Repeat the stretch of the award-winners text below from "The 2013 award" through "of the year.", switching "object recognition" to "visual recognition".

##### Document passage #####

The 2013 award winners include:

  • Pedro Felipe Felzenszwalb, recipient of the Grace Murray Hopper Award for contributions to object recognition in pictures and video. Felzenszwalb developed innovative methods that have become key building blocks for most solutions to object recognition. His recent approach uses a sliding window that is moved around the image, testing the underlying image data to determine if local patterns are properly located. He also contributed widely-used, open-source software for computer vision, stimulating new research and applications. Felzenszwalb is an associate professor of Engineering and Computer Science at Brown University. The Hopper Award recognizes the outstanding young computer professional of the year.
  • Robert D. Blumofe and Charles E. Leiserson, recipients of the Paris Kanellakis Theory and Practice Award for contributions to robust parallel and distributed computing. They developed provably efficient randomized “work-stealing” scheduling algorithms, and Cilk, a small set of linguistic primitives (the simplest elements in a programming language) for programming multithreaded computations. Their conceptual framework for work stealing is ubiquitous on scores of millions of multicore platforms and underpins many parallel-programming platforms. Cilk simplifies multiprocessor programming and guarantees mathematically that multithreaded programs with sufficient parallelism run with near-perfect speed. Blumofe is an Executive Vice President at Akamai Technologies, where he is responsible for the Platform Division, which includes the core distributed systems and network technology that underlie all of Akamai's products and services. Leiserson, Professor of Computer Science and Engineering at the Massachusetts Institute of Technology, is co-author of Introduction to Algorithms, won the ACM Doctoral Dissertation Award, and is an ACM Fellow. The Kanellakis Award honors specific theoretical accomplishments that significantly affect the practice of computing.

##### Source material #####

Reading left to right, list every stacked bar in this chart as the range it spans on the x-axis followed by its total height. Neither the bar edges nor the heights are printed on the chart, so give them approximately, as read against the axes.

#####

__Your solution__
The 2013 award winners include:

  • Pedro Felipe Felzenszwalb, recipient of the Grace Murray Hopper Award for contributions to visual recognition in pictures and video. Felzenszwalb developed innovative methods that have become key building blocks for most solutions to visual recognition. His recent approach uses a sliding window that is moved around the image, testing the underlying image data to determine if local patterns are properly located. He also contributed widely-used, open-source software for computer vision, stimulating new research and applications. Felzenszwalb is an associate professor of Engineering and Computer Science at Brown University. The Hopper Award recognizes the outstanding young computer professional of the year.